With five airports in the region having runways over 5,000 feet long that receive urban services from cities and are operating below capacity with room to grow without displacing agricultural land, and an airport master plan process with insufficient alternatives analysis, there is no demonstrable need to expand the Aurora State Airport. However, FAA has informed ODA that they may not consider alternatives to keep the Aurora Airport as it is, but must only consider alternatives to expand the airport.

In addition to primarily benefitting private interests, the proposed Aurora State Airport expansion appears to be a self-serving exercise by the Oregon Department of Aviation, as the agency's primary source of revenue is taxes on the sale of aviation fuel. The more larger aircraft that the Department of Aviation can attract to the airport, the more money that the agency can generate, despite negative impacts to farmers, residents, the environment and climate-change goals.

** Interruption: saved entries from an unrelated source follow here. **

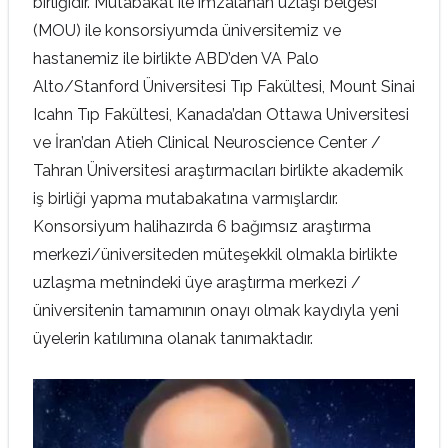
birliğidir. Mutabakat ile imzalanan uzlaşı belgesi
(MOU) ile konsorsiyumda üniversitemiz ve
hastanemiz ile birlikte ABD’den VA Palo
Alto/Stanford Üniversitesi Tıp Fakültesi, Mount Sinai
Icahn Tıp Fakültesi, Kanada’dan Ottawa Universitesi
ve İran’dan Atieh Clinical Neuroscience Center /
Tahran Üniversitesi araştırmacıları birlikte akademik
iş birliği yapma mutabakatına varmışlardır.
Konsorsiyum halihazırda 6 bağımsız araştırma
merkezi/üniversiteden müteşekkil olmakla birlikte
uzlaşma metnindeki üye araştırma merkezi /
üniversitenin tamamının onayı olmak kaydıyla yeni
üyelerin katılımına olanak tanımaktadır.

The petition requests intervention by the federal and state elected officials to require the federal and state aviation agencies to select an Aurora State Airport Master Plan alternative that keeps the airport as it is within its current footprint without unwarranted expansion.

Founded in 2006, Friends of French Prairie is an independent nonprofit land-use conservation organization that is a local affiliate of the statewide 1000 Friends of Oregon land-use watchdog group.

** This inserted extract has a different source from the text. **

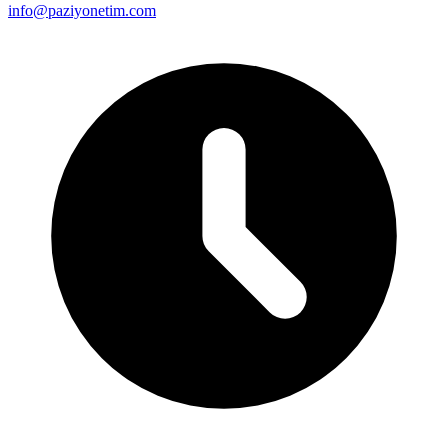
info@paziyonetim.com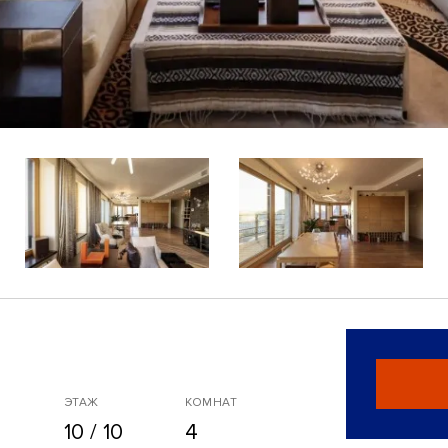
ЭТАЖ
КОМНАТ
10 / 10
4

The Proposed Aurora Airport Expansion in Context

The proposed Aurora State Airport project is just the latest in an alarming trend of frivolous, expensive GA airport expansions. For more background, see the very informative article from Aviation Impact Reform entitled Aurora Airport is an Example of How GA Airports are Changing for the Worse.

As stated in that posting, "The current KUAO [Aurora] Airport Master Plan is an excellent example of the gross inequities between the few who benefit from airport expansion and the many who are impacted in surrounding communities."